In less than two years since, it’s received another season, and, like Captain America and Thor before them, we got introductory seasons to new characters in anticipation for a team up in Jessica Jones, Luke Cage and in Iron Fist, plus a standalone Punisher series on the way.
In the time since Daredevil’s season one, however, the superhero fatigue has hit full swing, and while audiences adored Jessica Jones even more than Daredevil, Luke Cage was released to mixed reviews (despite being something I found to be tonally much more enjoyable than Daredevil’s 2nd Season), and finally Iron Fist being the first thing in this franchise to be critically panned, and is personally the only occurrence that I’ve entirely skipped made by Marvel Studios due to disinterest, even through all those blu ray one shots and Agents of Shield seasons.

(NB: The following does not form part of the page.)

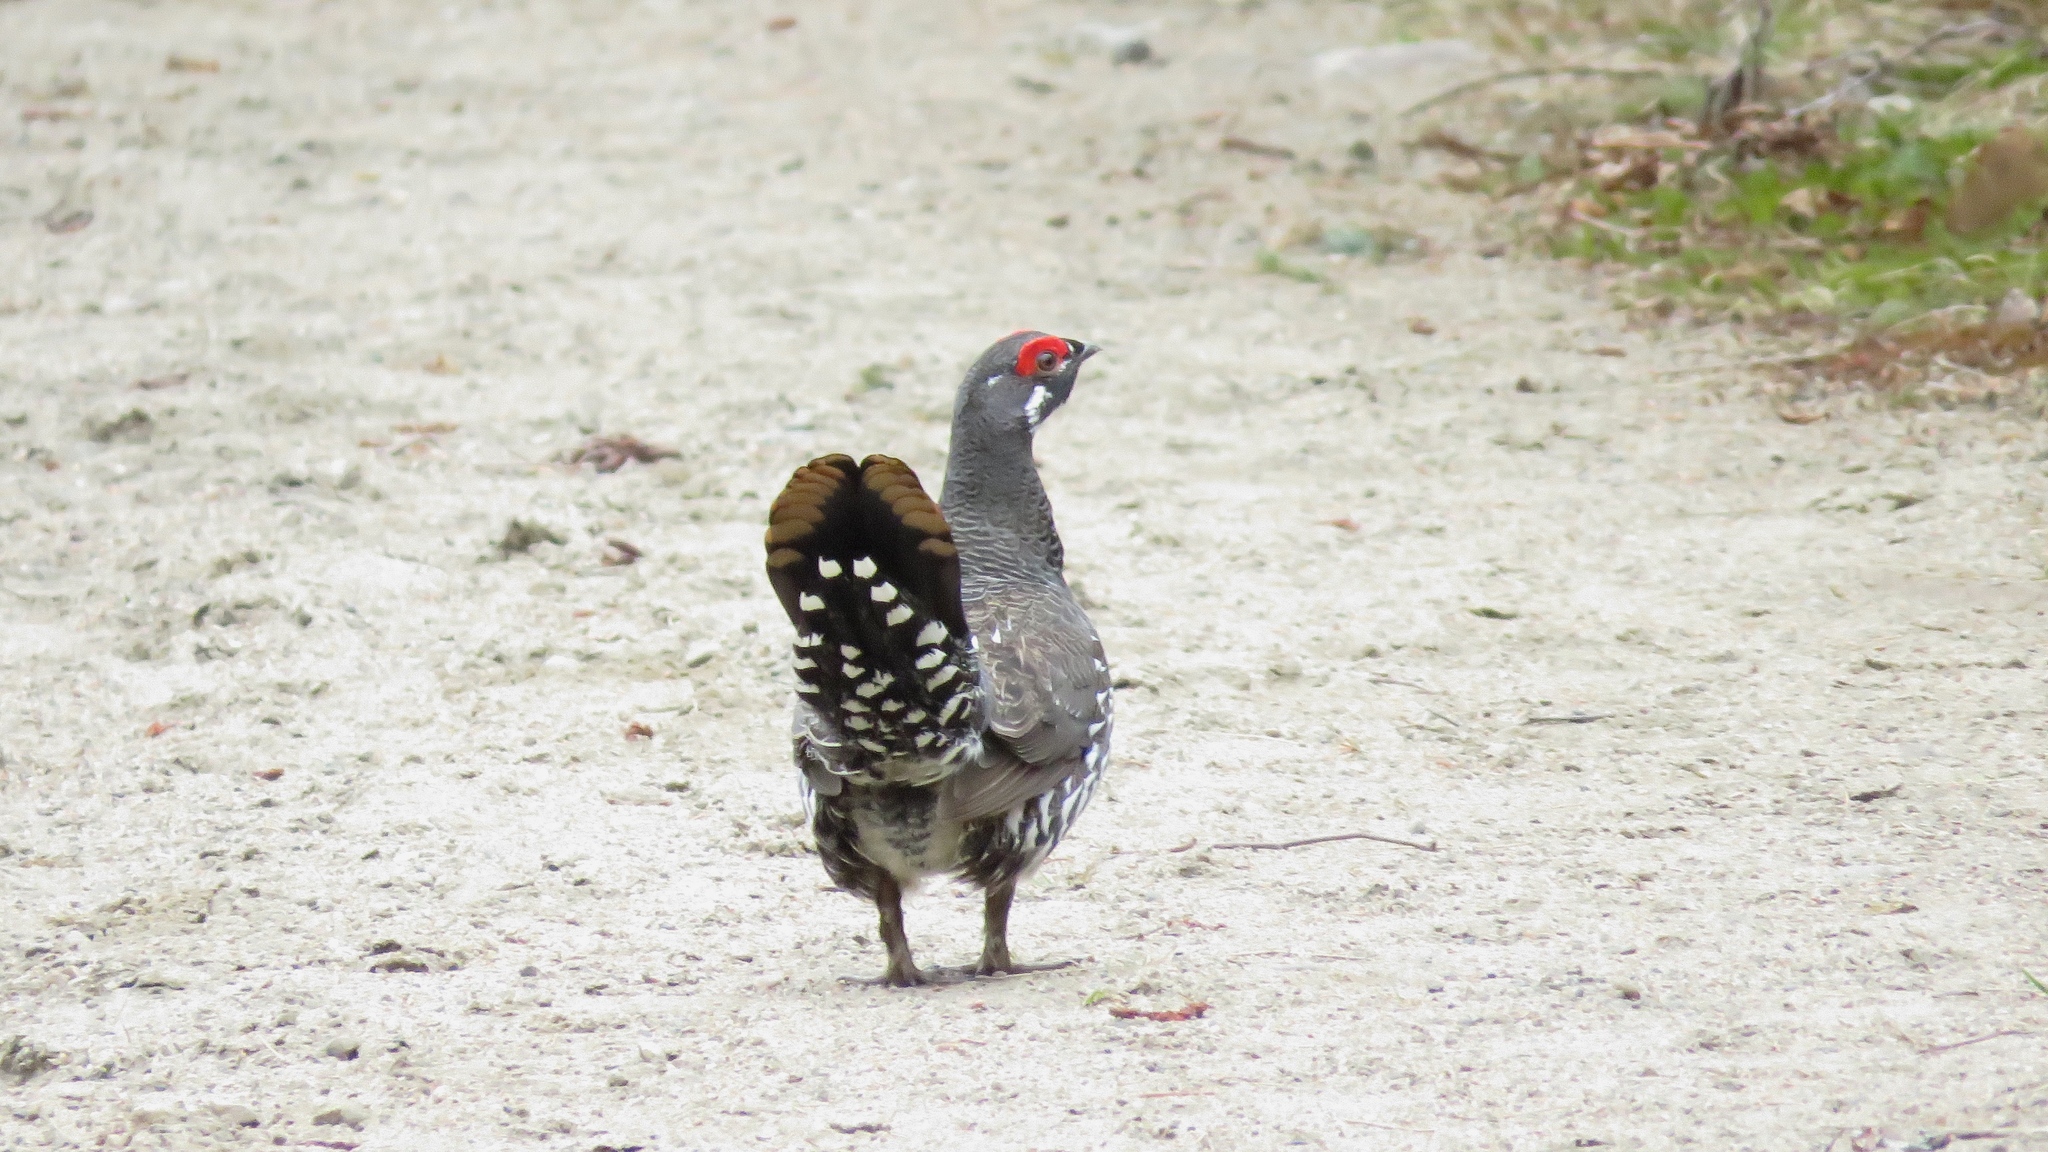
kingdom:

Less than a month after Iron Fist’s release, we get this trailer for The Defenders, the first real ensemble of superhero characters we’ve met since the Avengers, and while I enjoy these characters individually in their comic, animation, and mostly live action iterations, I can’t help but wonder if this will succeed. Not necessarily because of Iron Fist, superhero fatigue or it’s cumulative 13 hours of episodes after effectively 4 seasons prior to with 13 episodes to each on their own. My concern with The Defenders is if it will lack any sort of charm. There are hints of it in this very brief trailer, but unless the grittiness of this underground Marvel Netflix series has a schtick strong enough to bind these four characters together well enough, I wonder if these characters spatting with one another prior to doing a team based hallway fight or two will engage audiences the way that we were by the first Avengers, or by Daredevil’s first season.